REACH employees and external stakeholders both identified an organizational mission of reducing stigma and advancing health equity: “We knew from day one that …we would provide stigma free, compassionate care at all times. That’s really the foundation of our organization and has always been part of our mission” (L2). Participants emphasized established principles of harm reduction, such as “meeting people where they’re at” to offer individualized support based on a patient’s readiness to change and their current medical and social situation. Staff were motivated to meet patients’ complex social needs without judgment: “REACH is a place that just has the reputation where you will get help. You will get accepted. It’s really remarkable [how] the philosophy—there was always a philosophy—translates through the staff” (E5).

Theme 1.2: Contrast Between REACH and Other Healthcare Providers

Stigma was linked to the inability to access medical care in the area: “We struggle with local primary care providers [not] wanting those with substance use disorders to be there. It’s the stigma of ‘I don’t want these people in my lobby with my other clients’” (E1). Participants were also aware of the contrast between REACH’s approach and the “traditional” substance use disorder treatment model:

They’re mainstream [state-licensed] substance use treatment providers, but I think that those models or those organizations are stuck in a place of using older technology. …There’s really a focus on kind of a 12-step foundation that has a lot to do with group therapy experiences, individual talk therapy experiences, but is very short on some of the things that we can prove work, like medication assisted treatment. (E2)

This was partly attributed to the “traditional abstinence only perspective” (E2) that had been a norm in substance use treatment. Several participants noted that state-licensed substance use treatment providers practice in “a very rigid system” (E2) due to regulation from the state licensing agency. REACH, in contrast “[intentionally] opened as a freestanding medical practice” to be more “nimble” and have the “liberty to [provide care] as the organization chooses, and not be subject to state approval” (L2). Since the time of the interviews, REACH did obtain state-licensing, due to new state policies that allowed them to continue their model of practice.

Theme 2: Low-Threshold Buprenorphine Treatments and Other Clinical and Social Services

The “low-threshold” model of REACH aimed to reduce barriers to initiating patients on buprenorphine and retaining them in treatment. There were differing perspectives among stakeholders and challenges in integrating this treatment into primary care. The hallmarks of this low-threshold model, according to participants, were “being willing to give anybody a shot” (E4), and to “never discharge [patients] if they miss too many appointments” (L2).
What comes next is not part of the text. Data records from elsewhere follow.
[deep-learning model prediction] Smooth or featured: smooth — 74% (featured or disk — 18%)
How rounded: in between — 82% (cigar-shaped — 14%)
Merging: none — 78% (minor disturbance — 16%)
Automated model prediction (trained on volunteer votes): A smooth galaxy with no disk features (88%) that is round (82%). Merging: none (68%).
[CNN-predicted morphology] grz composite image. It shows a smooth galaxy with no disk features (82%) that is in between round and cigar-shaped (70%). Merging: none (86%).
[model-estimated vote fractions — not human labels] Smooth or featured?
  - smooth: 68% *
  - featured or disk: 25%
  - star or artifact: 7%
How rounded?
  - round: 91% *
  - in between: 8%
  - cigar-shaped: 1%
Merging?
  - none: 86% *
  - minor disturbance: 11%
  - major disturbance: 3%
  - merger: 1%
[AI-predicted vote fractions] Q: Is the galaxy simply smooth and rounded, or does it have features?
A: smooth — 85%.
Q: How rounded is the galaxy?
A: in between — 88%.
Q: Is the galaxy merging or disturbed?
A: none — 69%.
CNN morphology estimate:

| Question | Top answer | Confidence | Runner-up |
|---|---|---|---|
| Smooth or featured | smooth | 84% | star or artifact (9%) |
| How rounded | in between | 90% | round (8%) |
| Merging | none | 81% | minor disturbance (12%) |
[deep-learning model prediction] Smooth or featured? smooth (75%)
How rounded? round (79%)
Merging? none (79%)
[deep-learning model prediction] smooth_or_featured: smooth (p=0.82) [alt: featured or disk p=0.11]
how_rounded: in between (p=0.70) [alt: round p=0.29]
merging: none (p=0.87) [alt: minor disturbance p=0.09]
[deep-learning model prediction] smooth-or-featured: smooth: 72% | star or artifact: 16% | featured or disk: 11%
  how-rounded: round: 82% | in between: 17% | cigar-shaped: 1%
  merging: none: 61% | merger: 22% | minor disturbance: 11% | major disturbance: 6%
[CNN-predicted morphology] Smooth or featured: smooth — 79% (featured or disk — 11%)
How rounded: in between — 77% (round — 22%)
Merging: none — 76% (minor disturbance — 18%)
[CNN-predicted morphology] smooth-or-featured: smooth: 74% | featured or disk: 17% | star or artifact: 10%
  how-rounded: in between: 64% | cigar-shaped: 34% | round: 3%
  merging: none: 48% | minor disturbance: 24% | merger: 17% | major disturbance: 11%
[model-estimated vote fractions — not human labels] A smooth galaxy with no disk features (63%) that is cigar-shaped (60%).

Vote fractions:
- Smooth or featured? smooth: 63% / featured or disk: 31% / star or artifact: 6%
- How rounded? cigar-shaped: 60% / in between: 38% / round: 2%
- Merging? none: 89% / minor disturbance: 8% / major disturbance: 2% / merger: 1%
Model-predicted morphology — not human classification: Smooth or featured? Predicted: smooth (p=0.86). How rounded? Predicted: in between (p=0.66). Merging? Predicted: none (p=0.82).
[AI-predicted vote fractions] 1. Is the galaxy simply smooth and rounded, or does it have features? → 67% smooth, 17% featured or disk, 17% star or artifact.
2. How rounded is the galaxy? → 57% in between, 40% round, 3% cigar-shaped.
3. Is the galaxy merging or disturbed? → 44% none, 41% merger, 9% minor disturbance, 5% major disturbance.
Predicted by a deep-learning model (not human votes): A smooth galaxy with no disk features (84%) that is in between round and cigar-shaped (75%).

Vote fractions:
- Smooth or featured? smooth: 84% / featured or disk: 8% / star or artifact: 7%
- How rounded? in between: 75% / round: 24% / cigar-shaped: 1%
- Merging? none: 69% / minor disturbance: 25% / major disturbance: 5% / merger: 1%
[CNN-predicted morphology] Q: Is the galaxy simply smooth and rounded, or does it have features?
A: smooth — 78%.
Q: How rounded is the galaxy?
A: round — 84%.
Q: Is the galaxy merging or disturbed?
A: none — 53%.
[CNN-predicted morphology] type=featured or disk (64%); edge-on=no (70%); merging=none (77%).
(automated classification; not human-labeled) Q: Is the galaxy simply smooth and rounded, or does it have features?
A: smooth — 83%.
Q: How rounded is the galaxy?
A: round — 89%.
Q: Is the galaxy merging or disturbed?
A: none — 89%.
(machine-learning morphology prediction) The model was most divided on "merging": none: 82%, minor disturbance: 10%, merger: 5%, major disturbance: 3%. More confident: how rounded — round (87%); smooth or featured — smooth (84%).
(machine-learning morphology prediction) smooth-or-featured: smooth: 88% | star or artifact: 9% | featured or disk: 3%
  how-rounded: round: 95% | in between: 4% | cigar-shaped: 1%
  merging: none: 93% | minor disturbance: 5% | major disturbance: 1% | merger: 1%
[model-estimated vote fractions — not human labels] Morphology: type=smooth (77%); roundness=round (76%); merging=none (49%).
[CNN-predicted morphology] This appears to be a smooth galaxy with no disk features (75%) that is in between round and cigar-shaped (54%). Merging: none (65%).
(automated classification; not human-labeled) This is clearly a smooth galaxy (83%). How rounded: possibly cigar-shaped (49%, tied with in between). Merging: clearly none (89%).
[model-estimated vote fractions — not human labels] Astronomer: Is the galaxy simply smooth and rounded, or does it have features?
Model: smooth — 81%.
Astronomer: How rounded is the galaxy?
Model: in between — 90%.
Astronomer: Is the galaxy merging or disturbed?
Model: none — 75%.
Theme 2.1: Differences with Community Buprenorphine Dosing and Treatment Norms

External stakeholders observed tension in the community around prescribing practices at REACH:

[REACH] has received a lot of…public shaming about the doses of Suboxone that [they are] using because…a certain amount of people are on 16 [mg], or 24 [mg]…and the local treatment providers tend to be fairly reluctant to put people on 16 and rarely would ever consider a dose larger than that (E3).

One participant had been contacted by several pharmacists who “refuse to fill a REACH prescription, saying it was outside of the FDA guidelines for the prescription” (E4). The difference between the maintenance dose of buprenorphine that is recommended in medical training and the dose that patients might need to avoid withdrawal was also noted by one staff member: “You kind of do your training and they’re talking about people on 4 mg and 8 mg and…many of our patients are on 24 mg, which.. I feel comfortable going up to that, but then patients are often like ‘I need a higher dose’” (S4). One participant felt there was a philosophical barrier in the community: “there is a long history in the methadone world of, you know, get people on it, give them as little as possible, and then get them back off as quickly as possible. And that philosophy…carries on into the present and…on the face of it, it’s ridiculous” (E2).

There was disagreement around diversion of medication. Some participants, including one external stakeholder, shared a belief that diverted buprenorphine “means that somebody else doesn’t buy heroin” (L1). However, several participants commented that law enforcement agencies did not view it the same way: “Law enforcement is finding them at drug raids. They’re really upset about this. They’re feeling like it’s adding to the drugs on the street” (E4).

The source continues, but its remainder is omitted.